Crude oil futures are enduring one of the worst days in the past year; West Texas Intermediate crude, the key American benchmark, is down 5.1%, while Brent, the most important global oil benchmark, is down more than 5.4%. This sell-off has a wide swath of oil stocks down sharply today, particularly companies that are typically the first to lose business when oil prices fall, along with companies with weaker balance sheets and less ability to ride out weak oil prices or demand.
It's not just energy stocks being affected today. At this writing, the Dow Jones Industrial Average (DJINDICES:^DJI) was down more than 2% on weekend news that the spread of COVID-19, the strain of coronavirus, had intensified in recent days, including in countries such as Italy, Japan, and South Korea.

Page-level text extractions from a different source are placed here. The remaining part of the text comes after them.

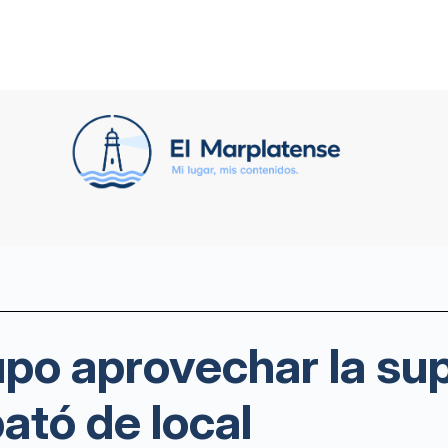
po aprovechar la su
tó de local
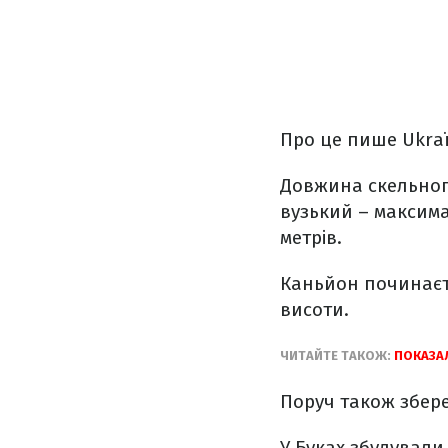
Про це пише Ukraї
Довжина скельного
вузький – максима
метрів.
Каньйон починаєть
висоти.
ЧИТАЙТЕ ТАКОЖ:
ПОКАЗАЛ
Поруч також збере
У Буках збудували 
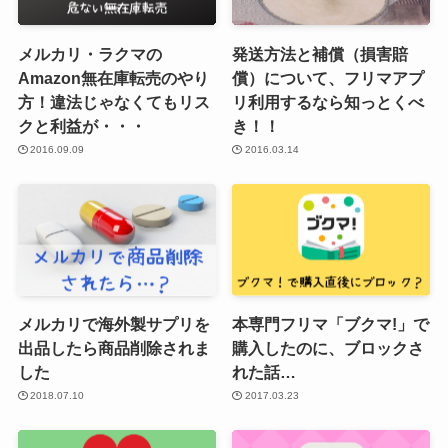
メルカリ・ラクマの
発送方法と補償（損害賠
Amazon無在庫転売のやり
償）について、フリマアプ
方！違法じゃなくてもリス
リ利用するなら知っとくべ
クと利益が・・・
き！！
2016.09.09
2016.03.14
メルカリで海外製サプリを
本専門フリマ「ブクマ!」で
出品したら商品削除されま
購入したのに、ブロックさ
した
れた話…
2018.07.10
2017.03.23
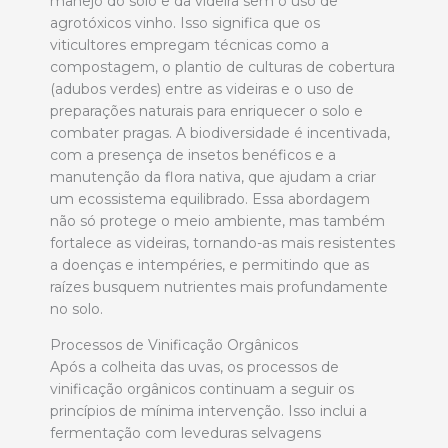
manejo do solo e da videira sem o uso de
agrotóxicos vinho. Isso significa que os
viticultores empregam técnicas como a
compostagem, o plantio de culturas de cobertura
(adubos verdes) entre as videiras e o uso de
preparações naturais para enriquecer o solo e
combater pragas. A biodiversidade é incentivada,
com a presença de insetos benéficos e a
manutenção da flora nativa, que ajudam a criar
um ecossistema equilibrado. Essa abordagem
não só protege o meio ambiente, mas também
fortalece as videiras, tornando-as mais resistentes
a doenças e intempéries, e permitindo que as
raízes busquem nutrientes mais profundamente
no solo.
Processos de Vinificação Orgânicos
Após a colheita das uvas, os processos de
vinificação orgânicos continuam a seguir os
princípios de mínima intervenção. Isso inclui a
fermentação com leveduras selvagens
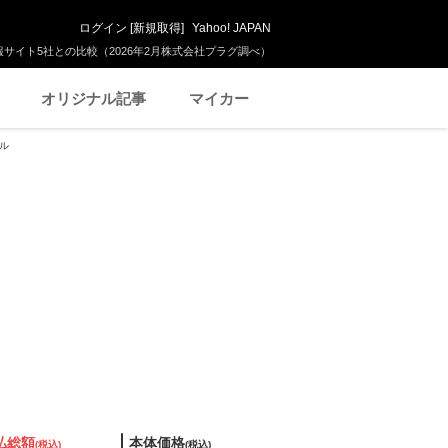
ログイン
[
新規取得
]
Yahoo! JAPAN
サイト5社との比較（2026年2月株式会社プラグ調べ）
オリジナル記事
マイカー
イル
払総額
本体価格
(税込)
(税込)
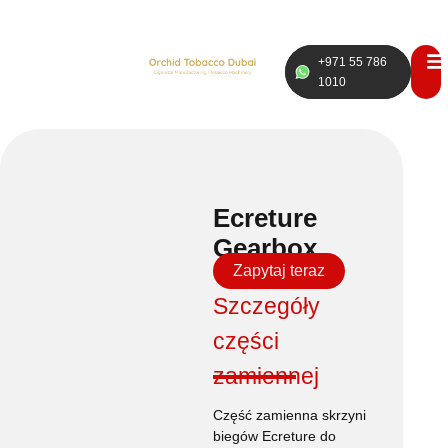
+971 55 786
RUS
ENG
1010
Ecreture
Gearbox
Zapytaj teraz
Szczegóły
części
zamiennej
Część zamienna skrzyni
biegów Ecreture do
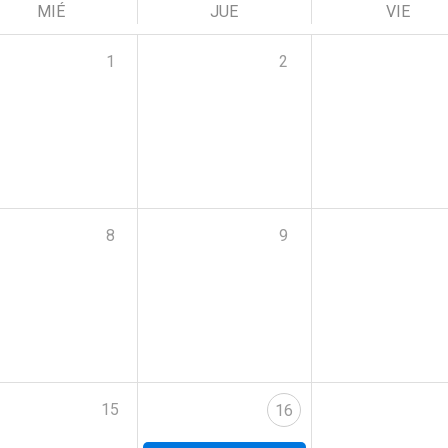
MIÉ
JUE
VIE
1
2
8
9
15
16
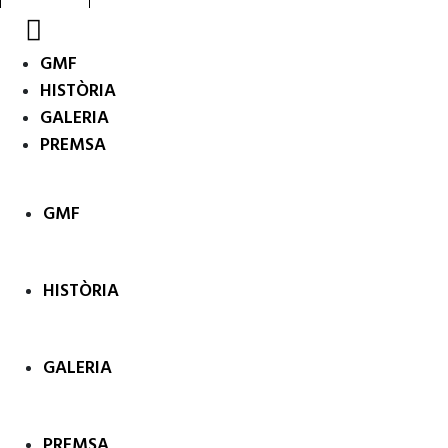
GMF
HISTÒRIA
GALERIA
PREMSA
GMF
HISTÒRIA
GALERIA
PREMSA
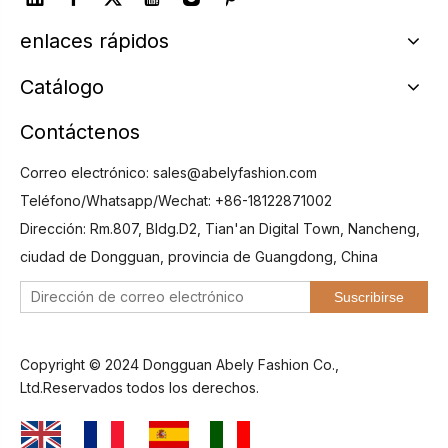
enlaces rápidos
Catálogo
Contáctenos
Correo electrónico:
sales@abelyfashion.com
Teléfono/Whatsapp/Wechat: +86-18122871002
Dirección: Rm.807, Bldg.D2, Tian'an Digital Town, Nancheng,
ciudad de Dongguan, provincia de Guangdong, China
Suscribirse
Copyright © 2024 Dongguan Abely Fashion Co.,
Ltd.Reservados todos los derechos.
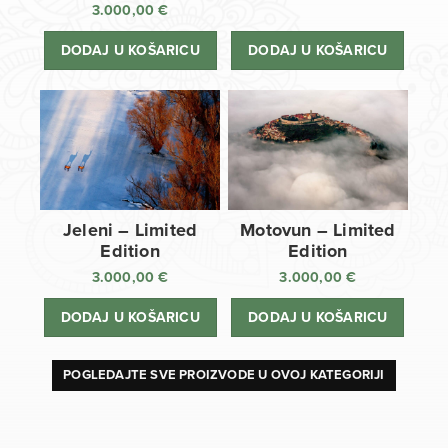
3.000,00
€
DODAJ U KOŠARICU
DODAJ U KOŠARICU
Jeleni – Limited
Motovun – Limited
Edition
Edition
3.000,00
€
3.000,00
€
DODAJ U KOŠARICU
DODAJ U KOŠARICU
POGLEDAJTE SVE PROIZVODE U OVOJ KATEGORIJI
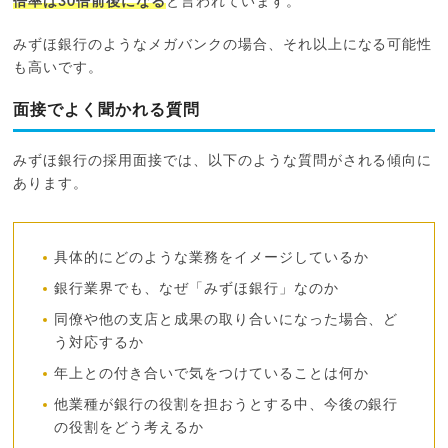
倍率は30倍前後になる
と言われています。
みずほ銀行のようなメガバンクの場合、それ以上になる可能性
も高いです。
面接でよく聞かれる質問
みずほ銀行の採用面接では、以下のような質問がされる傾向に
あります。
具体的にどのような業務をイメージしているか
銀行業界でも、なぜ「みずほ銀行」なのか
同僚や他の支店と成果の取り合いになった場合、ど
う対応するか
年上との付き合いで気をつけていることは何か
他業種が銀行の役割を担おうとする中、今後の銀行
の役割をどう考えるか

The spread of coronavirus into these other countries has markets worried, because as we have already seen in China, efforts to halt the spread to save lives can have substantial impacts on economic output. In its February oil market report, the International Energy Agency has already warned that it expects global oil demand to fall in the first quarter -- the first quarterly decline in a decade -- due to China's efforts to lock down the spread of coronavirus.
Fast-forward to this weekend's news that the number of cases has increased sharply in several other countries that play a big role in the global economy and consume substantial amounts of energy, and you have a major sell-off. Moreover, the sell-off looks to be intensifying as retail investors start joining the professionals; in the time it's taken to write this note, the Dow is now down more than 3.3%, and Oceaneering shares have fallen more than 10.4%.
What should investors do? To start, don't sell in a panic. As my colleague Dan Caplinger notes, panic-selling almost always proves a mistake. A good idea for most investors today is to step away from your online brokerage and give the markets -- and your emotions -- some time to settle before making any sell decisions.